In recent years, the collapse of centrally planned economies in many parts of the world has reinforced the emphasis on the critical role of free markets. In economic as in political affairs, it seems, the indispensable element remains freedom. As Morris Abram, former U.S. ambassador to the United Nations Human Rights Commission and now chairman of UN Watch in Geneva, has said, "Freedom alone may not guarantee economic success. But repression most certainly guarantees economic failure." Even in those rare cases where authoritarian regimes have made significant economic strides, they have done so by granting the freedom in the economic realm that they deny their citizens politically. Moreover, their success generally has not strengthened the hand of the regime over the long term but has contributed, as in the case of Chile and Taiwan, to demands by the people for political freedom commensurate with their economic freedom.

Democracies will continue to debate economic issues as vigorously in the future as in the past. But increasingly, the debate is focusing not on the failed alternative of state-run command economies but on ensuring the benefits of the free market for all in an increasingly interdependent world.

Democracies make several assumptions about human nature. One is that, given the chance, people are generally capable of governing themselves in a manner that is fair and free. Another is that any society comprises a great diversity of interests and individuals who deserve to have their voices heard and their views respected. As a result, one thing is true of all healthy democracies: They are noisy.

Former U.S. president George Bush described the wide array of volunteer organizations in the United States as "a thousand points of light." The metaphor could also serve for the diversity, or pluralism, of democratic societies everywhere. The voices of democracy include those of the government, its political supporters, and the opposition, of course. But they are joined by the voices of labor unions, organized interest groups, community associations, the news media, scholars and critics, religious leaders and writers, small businesses and large corporations, churches and schools.

All of these groups are free to raise their voices and participate in the democratic political process, whether locally or nationally. In this way, democratic politics acts as a filter through which the vocal demands of a diverse populace pass on the way to becoming public policy.
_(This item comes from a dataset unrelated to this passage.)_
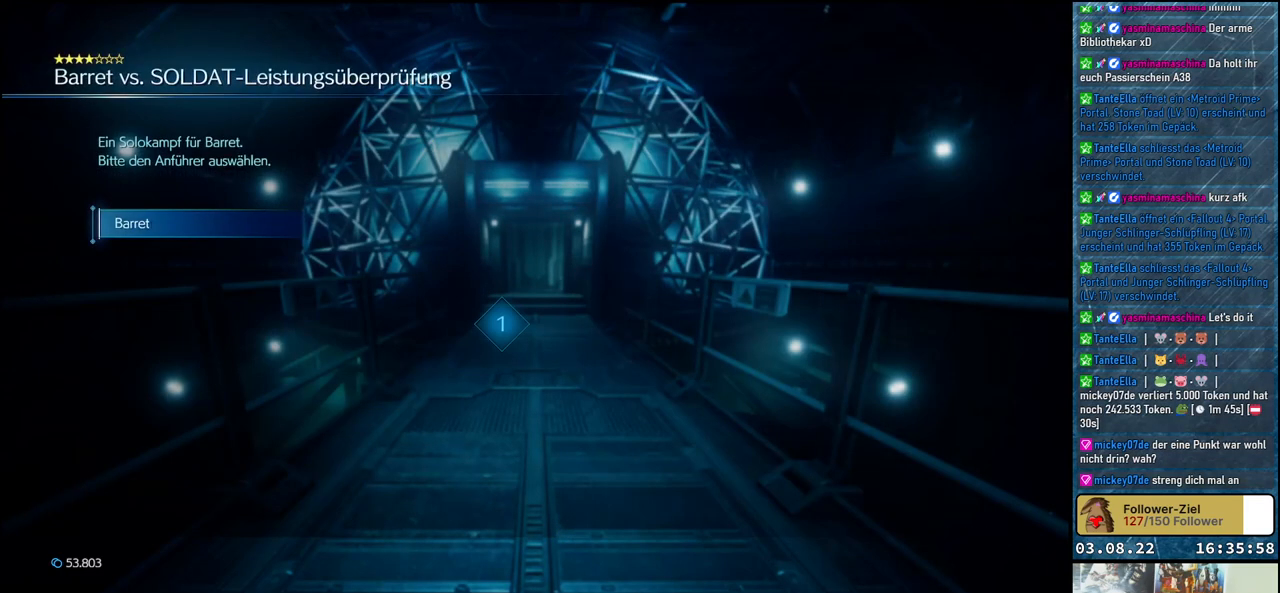
{"buttons": [], "left_stick": "center", "right_stick": "center", "events": [[33, "A", "down"], [167, "A", "up"]]}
As another former U.S. president, Jimmy Carter, once said, "The experience of democracy is like the experience of life itself--always changing, infinite in its variety, sometimes turbulent and all the more valuable for having been tested by adversity."

Democracy itself guarantees nothing. It offers instead the opportunity to succeed as well as the risk of failure. In Thomas Jefferson's ringing but shrewd phrase, the promise of democracy is "life, liberty and the pursuit of happiness."

Democracy is then both a promise and a challenge. It is a promise that free human beings, working together, can govern themselves in a manner that will serve their aspirations for personal freedom, economic opportunity, and social justice. It is a challenge because the success of the democratic enterprise rests upon the shoulders of its citizens and no one else.

Government of and by the people means that the citizens of a democratic society share in its benefits and in its burdens. By accepting the task of self-government, one generation seeks to preserve the hard-won legacy of individual freedom, human rights, and the rule of law for the next. In each society and each generation, the people must perform the work of democracy anew--taking the principles of the past and applying them to the practices of a new age and a changing society.

The late Josef Brodsky, Russian-born poet and Nobel Prize winner, once wrote, "A free man, when he fails, blames nobody." It is true as well for the citizens of democracy who, finally, must take responsibility for the fate of the society in which they themselves have chosen to live.

In the end, we get the government we deserve.